Keep. It. Shut is a powerful challenge for those of us who tend to speak first, think later. Karen has invited us to join her on the quest to use our words wisely (even when that means not using words at all).

And then my “real” copy came. After I finished gawking over the fact I got to endorse the book written by someone I have admired for years, I started reading it again.

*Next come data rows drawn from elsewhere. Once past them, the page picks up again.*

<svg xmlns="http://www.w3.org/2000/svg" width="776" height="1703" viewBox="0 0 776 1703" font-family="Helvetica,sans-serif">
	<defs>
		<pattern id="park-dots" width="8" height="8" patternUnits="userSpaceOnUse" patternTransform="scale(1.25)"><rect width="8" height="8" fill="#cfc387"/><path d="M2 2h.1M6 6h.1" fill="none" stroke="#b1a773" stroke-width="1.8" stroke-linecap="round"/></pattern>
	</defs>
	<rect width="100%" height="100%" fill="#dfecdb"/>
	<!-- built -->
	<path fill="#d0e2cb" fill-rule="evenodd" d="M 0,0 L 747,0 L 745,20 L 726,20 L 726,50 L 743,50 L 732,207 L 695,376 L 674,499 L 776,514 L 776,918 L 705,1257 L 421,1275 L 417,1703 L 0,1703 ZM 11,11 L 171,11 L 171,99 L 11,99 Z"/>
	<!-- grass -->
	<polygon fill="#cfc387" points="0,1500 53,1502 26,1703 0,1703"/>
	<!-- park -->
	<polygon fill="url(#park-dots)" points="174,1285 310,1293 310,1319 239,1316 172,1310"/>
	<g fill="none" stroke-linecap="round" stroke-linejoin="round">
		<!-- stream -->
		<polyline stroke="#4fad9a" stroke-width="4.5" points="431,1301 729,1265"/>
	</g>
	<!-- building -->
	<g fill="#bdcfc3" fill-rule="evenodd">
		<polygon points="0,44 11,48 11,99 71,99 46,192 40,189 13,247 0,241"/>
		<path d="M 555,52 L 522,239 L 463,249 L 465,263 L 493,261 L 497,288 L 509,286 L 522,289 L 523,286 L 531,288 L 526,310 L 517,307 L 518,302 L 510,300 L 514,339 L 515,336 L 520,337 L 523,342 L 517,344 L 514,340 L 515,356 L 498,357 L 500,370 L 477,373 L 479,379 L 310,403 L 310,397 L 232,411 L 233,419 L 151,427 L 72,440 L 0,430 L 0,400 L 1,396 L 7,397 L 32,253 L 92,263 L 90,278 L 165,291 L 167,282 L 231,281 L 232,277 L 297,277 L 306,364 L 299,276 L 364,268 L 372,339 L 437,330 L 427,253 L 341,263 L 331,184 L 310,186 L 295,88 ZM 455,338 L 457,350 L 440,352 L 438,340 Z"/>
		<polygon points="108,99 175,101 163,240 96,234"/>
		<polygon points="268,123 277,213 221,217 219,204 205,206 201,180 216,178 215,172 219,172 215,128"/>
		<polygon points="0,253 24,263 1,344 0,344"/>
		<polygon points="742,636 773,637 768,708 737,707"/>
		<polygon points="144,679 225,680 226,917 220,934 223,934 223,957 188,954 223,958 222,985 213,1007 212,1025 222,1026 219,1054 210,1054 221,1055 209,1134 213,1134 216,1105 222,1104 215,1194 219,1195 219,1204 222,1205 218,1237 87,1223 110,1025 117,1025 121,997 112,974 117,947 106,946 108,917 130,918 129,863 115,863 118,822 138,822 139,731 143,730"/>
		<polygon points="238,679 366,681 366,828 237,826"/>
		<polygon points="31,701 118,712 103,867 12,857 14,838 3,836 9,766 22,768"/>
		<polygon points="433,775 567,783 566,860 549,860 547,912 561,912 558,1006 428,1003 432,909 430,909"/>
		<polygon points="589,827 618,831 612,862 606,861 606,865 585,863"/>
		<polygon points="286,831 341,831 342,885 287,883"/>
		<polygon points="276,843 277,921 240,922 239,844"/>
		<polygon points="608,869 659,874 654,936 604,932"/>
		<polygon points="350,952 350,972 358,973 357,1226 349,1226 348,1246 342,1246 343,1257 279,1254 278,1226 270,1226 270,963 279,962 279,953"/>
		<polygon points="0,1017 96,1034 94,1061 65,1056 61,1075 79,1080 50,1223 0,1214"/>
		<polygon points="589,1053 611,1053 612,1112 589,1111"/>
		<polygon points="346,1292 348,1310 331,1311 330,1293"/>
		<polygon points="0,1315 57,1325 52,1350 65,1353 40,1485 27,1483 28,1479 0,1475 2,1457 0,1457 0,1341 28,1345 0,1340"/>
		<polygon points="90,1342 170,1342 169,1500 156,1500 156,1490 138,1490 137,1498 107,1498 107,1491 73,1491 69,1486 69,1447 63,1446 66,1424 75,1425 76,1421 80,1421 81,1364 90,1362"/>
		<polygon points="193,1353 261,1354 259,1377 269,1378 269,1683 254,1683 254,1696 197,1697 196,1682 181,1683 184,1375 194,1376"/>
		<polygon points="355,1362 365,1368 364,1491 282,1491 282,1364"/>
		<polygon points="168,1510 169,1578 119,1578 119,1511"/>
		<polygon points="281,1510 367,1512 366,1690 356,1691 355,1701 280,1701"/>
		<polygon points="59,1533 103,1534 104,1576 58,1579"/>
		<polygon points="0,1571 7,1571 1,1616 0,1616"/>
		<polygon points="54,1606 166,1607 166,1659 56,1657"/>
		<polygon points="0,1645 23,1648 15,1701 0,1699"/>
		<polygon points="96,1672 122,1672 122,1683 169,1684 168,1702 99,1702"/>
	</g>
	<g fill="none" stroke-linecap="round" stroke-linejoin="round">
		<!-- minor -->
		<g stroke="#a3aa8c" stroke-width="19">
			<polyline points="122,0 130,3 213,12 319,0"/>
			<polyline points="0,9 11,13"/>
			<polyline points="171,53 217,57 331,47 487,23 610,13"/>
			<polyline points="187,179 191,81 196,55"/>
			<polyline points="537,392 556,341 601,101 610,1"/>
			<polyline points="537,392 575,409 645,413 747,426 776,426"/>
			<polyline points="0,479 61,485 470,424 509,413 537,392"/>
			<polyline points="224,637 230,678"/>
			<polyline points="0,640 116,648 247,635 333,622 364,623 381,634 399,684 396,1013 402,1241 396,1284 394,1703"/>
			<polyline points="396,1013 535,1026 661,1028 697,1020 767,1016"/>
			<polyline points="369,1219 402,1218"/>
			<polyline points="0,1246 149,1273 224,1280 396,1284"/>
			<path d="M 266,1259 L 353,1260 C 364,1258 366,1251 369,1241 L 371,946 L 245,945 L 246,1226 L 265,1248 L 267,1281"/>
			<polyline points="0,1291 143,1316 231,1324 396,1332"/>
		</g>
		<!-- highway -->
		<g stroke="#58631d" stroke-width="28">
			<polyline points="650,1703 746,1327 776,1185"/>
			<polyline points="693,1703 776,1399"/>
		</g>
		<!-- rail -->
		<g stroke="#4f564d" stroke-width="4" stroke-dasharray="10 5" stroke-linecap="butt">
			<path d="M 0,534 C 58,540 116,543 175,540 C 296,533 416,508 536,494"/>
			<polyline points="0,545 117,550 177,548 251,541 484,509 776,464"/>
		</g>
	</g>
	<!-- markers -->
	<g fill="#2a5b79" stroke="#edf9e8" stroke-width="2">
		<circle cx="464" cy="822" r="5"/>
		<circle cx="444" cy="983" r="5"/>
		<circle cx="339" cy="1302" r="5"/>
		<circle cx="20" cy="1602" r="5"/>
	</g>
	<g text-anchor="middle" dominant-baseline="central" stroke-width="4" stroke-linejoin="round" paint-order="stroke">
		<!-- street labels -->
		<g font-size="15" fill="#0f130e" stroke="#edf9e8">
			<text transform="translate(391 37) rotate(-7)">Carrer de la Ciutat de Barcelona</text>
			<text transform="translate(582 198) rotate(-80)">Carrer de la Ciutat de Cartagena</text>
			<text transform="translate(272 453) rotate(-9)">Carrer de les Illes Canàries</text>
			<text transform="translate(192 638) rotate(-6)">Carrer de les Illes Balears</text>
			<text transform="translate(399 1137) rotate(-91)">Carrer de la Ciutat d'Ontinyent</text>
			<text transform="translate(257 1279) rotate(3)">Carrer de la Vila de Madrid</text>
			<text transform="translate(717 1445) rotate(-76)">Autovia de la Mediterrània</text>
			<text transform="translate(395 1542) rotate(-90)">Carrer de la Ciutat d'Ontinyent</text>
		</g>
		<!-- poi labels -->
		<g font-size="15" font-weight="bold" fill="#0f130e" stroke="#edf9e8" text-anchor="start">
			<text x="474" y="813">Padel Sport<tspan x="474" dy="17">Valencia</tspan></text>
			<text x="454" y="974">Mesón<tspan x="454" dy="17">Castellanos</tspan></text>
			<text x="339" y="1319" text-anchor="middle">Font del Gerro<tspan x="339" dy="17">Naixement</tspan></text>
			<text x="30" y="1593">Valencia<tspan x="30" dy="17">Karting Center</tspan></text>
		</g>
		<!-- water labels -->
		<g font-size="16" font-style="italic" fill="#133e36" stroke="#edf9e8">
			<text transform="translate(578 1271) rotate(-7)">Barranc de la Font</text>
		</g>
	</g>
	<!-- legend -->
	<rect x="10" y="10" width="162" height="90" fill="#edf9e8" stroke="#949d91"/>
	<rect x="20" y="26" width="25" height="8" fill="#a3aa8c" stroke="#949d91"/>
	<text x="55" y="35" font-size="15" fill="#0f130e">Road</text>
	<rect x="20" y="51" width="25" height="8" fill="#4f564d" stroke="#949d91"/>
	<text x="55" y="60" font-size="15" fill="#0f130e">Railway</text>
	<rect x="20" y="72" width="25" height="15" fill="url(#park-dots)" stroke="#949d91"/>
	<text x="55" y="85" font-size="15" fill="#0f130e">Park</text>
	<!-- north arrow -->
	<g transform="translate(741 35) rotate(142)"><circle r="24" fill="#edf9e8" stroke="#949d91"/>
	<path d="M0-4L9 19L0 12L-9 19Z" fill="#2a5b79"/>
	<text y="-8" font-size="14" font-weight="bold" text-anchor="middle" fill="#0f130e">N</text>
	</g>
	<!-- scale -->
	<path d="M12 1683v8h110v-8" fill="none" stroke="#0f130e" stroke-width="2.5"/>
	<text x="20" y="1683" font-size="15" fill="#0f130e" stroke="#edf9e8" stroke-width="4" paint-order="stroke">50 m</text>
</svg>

Y’all … this book is rocking my world. I’m having to read it slowly because, well, it’s no big secret I like all the words. Currently, I’m on page 158. I may be there for the next three-and-a-half years. Because Karen wrote this:

My daughter simply vocalized a truth she noticed in my life: I tend to lose my cool with my family, but somehow manage to keep calm when I interact with others.

Um, yeah. And also, ouch.

Remember last Tuesday? I wrote these words:

In one of the most glorious displays of grace-based parenting you can find, I said, “You win! I give up.” And then proceeded to explain to this child of mine how we had spent all morning doing nice things for her and giving her gifts and reminding her how precious she was to us … and what I was getting in return was attitude and meanness. And, because I’m never one to stop while I’m ahead, I kept this tirade going right up until the moment she got out of the car. I drove off fuming at how selfish this child of mine is and how much I don’t deserve to be treated this way.

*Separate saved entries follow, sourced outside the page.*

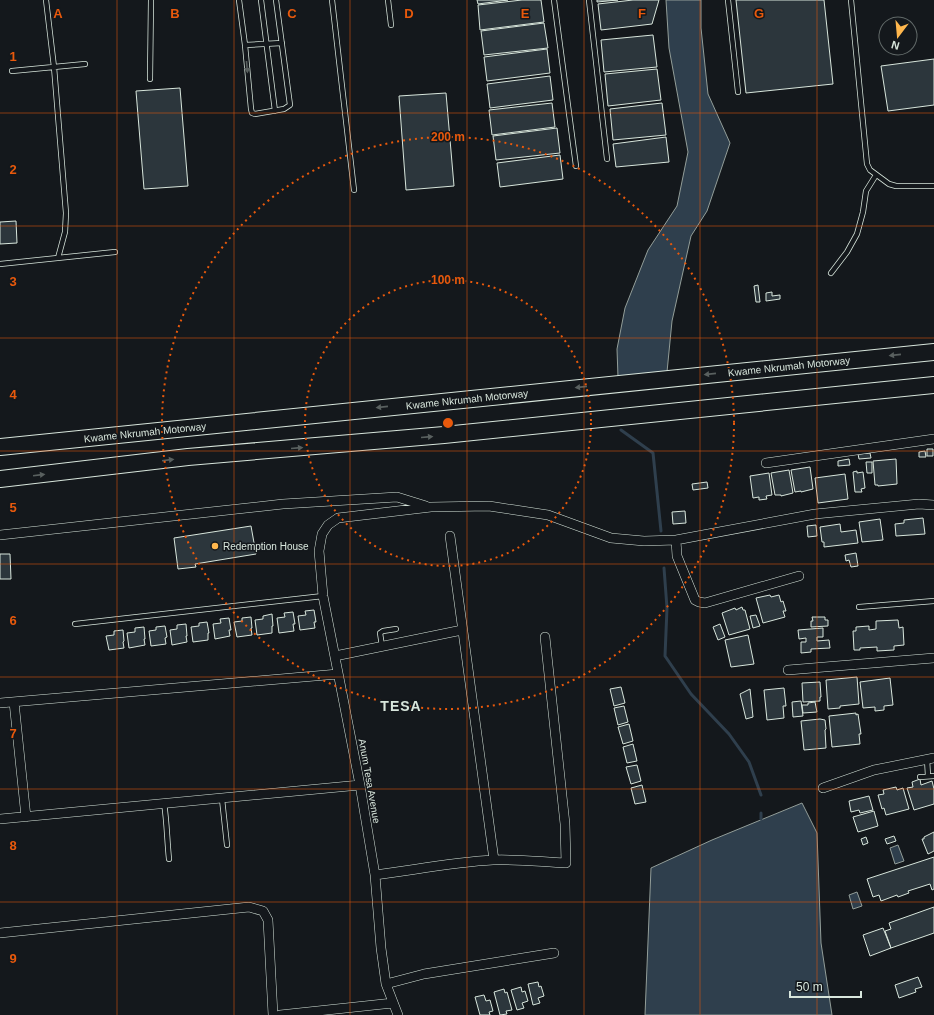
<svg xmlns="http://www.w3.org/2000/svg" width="934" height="1015" font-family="Arial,sans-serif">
	<rect width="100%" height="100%" fill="#14181c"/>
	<path fill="#2f3f4d" stroke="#939e99" d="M666,0h35v28l7,66 22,49 -23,68 -16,25 -19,85 -5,51 -49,5 -1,-28 8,-41 23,-58 29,-44 11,-54 -19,-104z
		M802,803l15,30 4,110 11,72h-187l6,-147 61,-28z
		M898,845l6,16 -9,3 -5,-16z
		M857,892l5,14 -9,3 -4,-14z"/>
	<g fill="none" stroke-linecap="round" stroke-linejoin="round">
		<path stroke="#2f3f4d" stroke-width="3" d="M621,430l32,23 8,78
			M664,568l3,40 -2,48 26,38 38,40 20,28 12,33
			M761,813v6"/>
	</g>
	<path fill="#2c363c" stroke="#d8e6dc" d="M477,0h31l-30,4z
		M522,0h19l3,22 -64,8 -2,-25z
		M597,0h21l-21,2z
		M633,0h26l-7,24 -51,6 -3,-26z
		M736,0h88l9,84 -87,9z
		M544,23l4,25 -64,7 -3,-24z
		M653,35l4,32 -53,5 -3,-32z
		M547,49l3,24 -63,8 -3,-24z
		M934,59v46l-46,6 -7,-45z
		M657,69l4,31 -53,6 -3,-32z
		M550,76l3,24 -63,8 -3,-24z
		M180,88l8,98 -44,3 -8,-98z
		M446,93l8,93 -48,4 -7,-94z
		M552,103l3,24 -63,8 -3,-25z
		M662,103l4,32 -53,5 -3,-31z
		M557,128l3,25 -64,7 -3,-24z
		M666,137l3,25 -53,5 -3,-23z
		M560,155l3,24 -63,8 -3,-24z
		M16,221l1,22 -17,1v-22z
		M758,285l2,17h-4l-2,-16z
		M772,292v4l8,-1v4l-14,2v-8z
		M927,449h6v7h-6z
		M925,451l1,6h-7v-5z
		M870,453l1,5 -12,1 -1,-5z
		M849,459l1,6 -12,1v-5z
		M896,459l1,25 -19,2v-1h-3l-2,-24z
		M866,462h6v11h-5z
		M810,467l3,22 -12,3v-1l-6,1 -4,-22z
		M789,470l4,23 -12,3v-1h-6l-4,-22z
		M857,471v2l6,-1 2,16 -4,1 1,3h-7l-2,-20z
		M769,473l3,22 -6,1 1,3 -8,1v-3l-6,1 -3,-22z
		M845,474l3,25 -30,4 -3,-25z
		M707,482l1,6 -15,2 -1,-6z
		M685,511l1,12 -13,1 -1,-12z
		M923,518l2,16 -29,2 -1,-12 9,-1v-3z
		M880,519l3,21 -21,2 -3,-20z
		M840,524l1,8 15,-2 2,13 -34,4v-5h-2l-2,-15z
		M816,525l1,11 -9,1 -1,-11z
		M251,526l5,28 -61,10 1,3 -18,2 -4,-31z
		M856,553l2,13 -7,1 -2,-7 -3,1 -1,-6z
		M0,554h10l1,25h-11z
		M770,595l1,2 8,-2 2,7 2,-1 3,10h-3l2,6 -22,6 -7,-25z
		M742,607l1,3h2l5,19 -21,6 -7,-22 13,-5 1,2z
		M314,610l2,12h-2l1,6 -15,2 -2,-14 8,-1 -1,-4z
		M293,612l2,12h-2l1,7 -15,2 -2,-15 8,-1 -1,-4z
		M272,614l1,12h-1v7l-15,2 -2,-15 8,-1v-3z
		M756,615l4,11 -7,2 -3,-12z
		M251,617l1,11h-1l1,7 -15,2 -3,-15 8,-1v-3z
		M812,617h13v3h3v6l-17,1v-6h2z
		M229,618l2,12h-2l1,6 -15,3 -2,-15 8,-1 -1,-4z
		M898,620l1,8 4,-1 1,18 -10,1v4l-17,1v-4l-17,1v2h-6l-1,-19h3v-4l13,-1v4l7,-1v-8z
		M207,622l2,11h-1v7l-15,2 -2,-15 8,-1v-3z
		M186,624l1,12h-1l1,6 -15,3 -2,-15 7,-1v-4z
		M720,624l5,13 -7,3 -5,-13z
		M165,626l2,11 -2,1 1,6 -15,2 -2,-15 7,-1v-3z
		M144,627l1,12h-1l1,6 -16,3 -2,-15 8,-1v-4z
		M823,628v9h-6v4l12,-1 1,8 -19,1v3l-10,1v-11h5v-4l-7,1 -1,-9z
		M123,630l1,11 -1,1 1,6 -15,2 -3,-14 8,-1v-4z
		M748,635l6,29 -23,3 -6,-27z
		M857,677l2,27 -19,2v2l-12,1 -2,-29z
		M890,678l3,27 -9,1v4l-9,1v-4l-12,1 -3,-26z
		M820,682l1,15h-1v4l-17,1 -1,-19z
		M621,687l4,16 -11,3 -4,-17z
		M784,688l2,18h-3l1,12 -17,2 -3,-30z
		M750,689l3,28 -7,2 -6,-25z
		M801,701l2,15 -10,1 -1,-15z
		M815,702l2,10 -14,1 -1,-8h6v-2z
		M624,706l4,16 -10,3 -4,-17z
		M856,713v2l2,-1 3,20h-2l1,10 -28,3 -3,-31z
		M820,719l5,1 1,9 -1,1 1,18 -22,2 -3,-29z
		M629,724l4,17 -10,3 -5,-17z
		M633,744l4,17 -10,2 -4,-16z
		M637,765l4,16 -10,3 -5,-17z
		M920,779l1,6 11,-4 2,8v15l-20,6 -7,-22 6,-1 -1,-5z
		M642,785l4,17 -11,2 -4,-16z
		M896,787l1,3 6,-2 6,21 -23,6 -2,-7 -2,1 -4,-14 6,-1 -1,-4z
		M869,796l4,14 -13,3 -1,-3 -8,2 -2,-11z
		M874,811l4,15 -20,6 -5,-15z
		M934,832v19l-6,3 -6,-15h2v-2z
		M894,836l2,5 -9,3 -2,-5z
		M866,837l2,6 -5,2 -2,-6z
		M934,857v32l-2,1 -2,-6 -22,7 1,2 -11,4 -1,-2 -16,6 -2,-6 -6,2 -6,-18z
		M934,907v26l-43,15 -6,-17 6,-2 -2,-6z
		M883,928l8,20 -21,8 -7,-21z
		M918,977l4,10 -7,2 1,3 -17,6 -4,-13z
		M538,982l1,5 2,-1 3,10 -6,2 2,5 -7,2 -5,-21z
		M521,987l1,5 3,-1 3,10 -6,2 2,5 -7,2 -6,-20z
		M504,989l1,4 2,-1 5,18 -6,1 1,3 -7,1 -6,-23z
		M484,995l2,6 4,-1 3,11 -4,1 1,3h-10l-5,-18z"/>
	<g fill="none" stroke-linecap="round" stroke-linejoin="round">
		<g stroke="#d8e6dc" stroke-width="6">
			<path id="lane" d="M46,0l8,67 12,146 -1,19 -7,26
				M239,0l6,45 6,64 1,4 3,1 29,-5 6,-4 -14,-105
				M261,0l14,111
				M332,0l22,190
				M388,0l3,25
				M554,0l22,166
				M589,0l18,159
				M728,0l10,92
				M851,0l16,164 3,6 19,14 7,2h38
				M245,45l37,-2
				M12,71l73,-7
				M150,79l1,-79
				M0,264l115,-12
				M831,273l16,-21 10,-18 6,-22 3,-21 10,-16
				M859,607l75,-6
				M75,624l248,-28
				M382,646l-2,-13 3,-2 13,-2
				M927,759l1,17
				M920,777l14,-1
				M222,799l5,46
				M164,803c3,19 3,37 5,56"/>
		</g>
		<g stroke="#d8e6dc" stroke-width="10">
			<path id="street" d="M766,463l168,-24
				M0,535l283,-31 114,-7 29,9
				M450,536l44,324
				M676,540l1,16 18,44 4,2 6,1 94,-27
				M335,656l127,-26
				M788,670l146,-12
				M14,702l12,115
				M0,703l338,-29
				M823,788l51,-18 60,-12
				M0,819l360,-34
				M375,875c39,-5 79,-13 118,-15 25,-1 49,2 73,3l-1,-39 -20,-187
				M0,933l249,-26 14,4 5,9 5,95
				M386,984l38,-10 130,-21
				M280,1015l113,-12
				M398,1015l-12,-31 -5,-36 -6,-73 -15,-90 -37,-189 -4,-45 3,-17 6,-9 10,-7 93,-11 58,-1 59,9 63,23 33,3 32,-1 139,-26 104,-10 15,1"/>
		</g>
		<g stroke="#d8e6dc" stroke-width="18">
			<path id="highway" d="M0,447l934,-95
				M0,479l188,-22 256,-22 490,-50"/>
		</g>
		<use href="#lane" stroke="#14181c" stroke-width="4.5"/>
		<use href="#street" stroke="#14181c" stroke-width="9"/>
		<use href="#highway" stroke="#14181c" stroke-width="16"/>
	</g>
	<defs><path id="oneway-solid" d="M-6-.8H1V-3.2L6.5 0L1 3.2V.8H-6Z"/></defs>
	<g fill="#59605f">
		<use href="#oneway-solid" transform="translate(247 67) rotate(85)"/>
		<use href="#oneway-solid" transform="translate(895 355) rotate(174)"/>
		<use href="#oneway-solid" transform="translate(710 374) rotate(174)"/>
		<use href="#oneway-solid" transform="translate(581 387) rotate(174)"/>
		<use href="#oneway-solid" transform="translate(382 407) rotate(174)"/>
		<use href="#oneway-solid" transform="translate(427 437) rotate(-5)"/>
		<use href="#oneway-solid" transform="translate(297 448) rotate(-5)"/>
		<use href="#oneway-solid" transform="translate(168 460) rotate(-7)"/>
		<use href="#oneway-solid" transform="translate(39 475) rotate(-7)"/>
	</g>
	<path fill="none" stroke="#e8590c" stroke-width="1" stroke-opacity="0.55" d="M117,0v1015M234,0v1015M350,0v1015M467,0v1015M584,0v1015M700,0v1015M817,0v1015M0,113h934M0,226h934M0,338h934M0,451h934M0,564h934M0,677h934M0,789h934M0,902h934"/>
	<g fill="none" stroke="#e8590c" stroke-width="2" stroke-dasharray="2 4">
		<circle cx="448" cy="423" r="143"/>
		<circle cx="448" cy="423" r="286"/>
	</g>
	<circle fill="#ffb74d" stroke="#14181c" stroke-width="1.5" cx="215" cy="546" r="4"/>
	<g text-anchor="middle" stroke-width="3" stroke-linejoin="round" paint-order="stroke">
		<g font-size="10" fill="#d8e6dc" stroke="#14181c">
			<text transform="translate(789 366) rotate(-6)" y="4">Kwame Nkrumah Motorway</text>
			<text transform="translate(467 399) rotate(-6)" y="4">Kwame Nkrumah Motorway</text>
			<text transform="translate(145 432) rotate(-6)" y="4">Kwame Nkrumah Motorway</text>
			<text transform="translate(370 781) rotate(80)" y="4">Anum Tesa Avenue</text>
		</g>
		<g font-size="10" fill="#d8e6dc" stroke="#14181c" text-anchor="start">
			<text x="223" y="550">Redemption House</text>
		</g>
		<g font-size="14" font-weight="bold" letter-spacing="1" fill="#d8e6dc" stroke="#14181c">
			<text x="401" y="711">TESA</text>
		</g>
	</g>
	<g font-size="13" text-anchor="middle" font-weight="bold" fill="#e8590c" stroke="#14181c" stroke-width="3" stroke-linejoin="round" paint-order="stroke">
		<text x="58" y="18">A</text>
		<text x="175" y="18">B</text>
		<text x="292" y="18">C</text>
		<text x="409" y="18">D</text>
		<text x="525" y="18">E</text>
		<text x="642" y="18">F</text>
		<text x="759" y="18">G</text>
		<text x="13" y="61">1</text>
		<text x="13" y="174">2</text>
		<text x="13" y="286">3</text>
		<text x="13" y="399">4</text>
		<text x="13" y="512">5</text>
		<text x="13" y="625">6</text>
		<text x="13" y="738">7</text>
		<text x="13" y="850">8</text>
		<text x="13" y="963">9</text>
	</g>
	<circle cx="448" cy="423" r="6" fill="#e8590c" stroke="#14181c" stroke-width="2"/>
	<g font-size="12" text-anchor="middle" font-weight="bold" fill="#e8590c" stroke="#14181c" stroke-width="3" stroke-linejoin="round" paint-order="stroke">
		<text x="448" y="141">200 m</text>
		<text x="448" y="284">100 m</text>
	</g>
	<g transform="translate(898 36) rotate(196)"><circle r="19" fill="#14181c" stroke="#626a69"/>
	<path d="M0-3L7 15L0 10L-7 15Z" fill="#ffb74d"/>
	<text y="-6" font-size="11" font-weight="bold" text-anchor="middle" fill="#d8e6dc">N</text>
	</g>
	<path d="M790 991v6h71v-6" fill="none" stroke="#d8e6dc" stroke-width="2"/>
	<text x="796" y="991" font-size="12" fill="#d8e6dc" stroke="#14181c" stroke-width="3" paint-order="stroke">50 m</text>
</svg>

I don’t know about you, but sometimes I need someone to get in my business. To speak hard truth into my life. But I prefer if that person is speaking from experience … because then it feels less like judgment and more like encouragement.  Karen gets in my business. I sent her a picture of that page in my copy of the book on January 22 with this note, “All over my toes this morning.” Her gracious reply, “I know. Ouch! Right?”

Do the hard things

It’s now February 24 and I’m still on page 158.  A month later. Because, y’all, I don’t want to be the kind of person who reads truth and even makes a note in the margin but keeps on going without being changed. And so I keep reading this chapter again and again. And I keep digging into the Word because that’s where Karen’s words always point. And I realize this may be one of those things I deal with for the rest of my life but I don’t want to stay where I am. I don’t want to write it off as, “It’s just the way I am.” Because I know God is at work in me and His Word can transform me and His power can change me.  I’m digging in and begging Him to do the hard things in me — because my family is worth it and I want these words to be true of me, in my home and out:

Proverbs 31:26

What hard lesson is God teaching you right now?

You can learn more about Karen’s incredible book Keep. It. Shut: What to Say, How to Say It, and When to Say Nothing at All on her website. I received a copy of this book from Karen but the opinions about its value are all my own. And my opinion is — everyone needs this book!

Read the Psalms this summer with Scripture Dig!

Comments

  1. Teri, I can totally relate to so much of what you said. I often describe myself as “a person with lots of words”. Too often I try to use all of them because I think my head might explode if I don’t. I have a great passion for life and living it with an amazing God-friend. Thank you for your honesty, the reminder to “dig in and beg God to do the hard things in us” (my very prayer this morning), and for introducing this book. Sounds like another one for my reading list!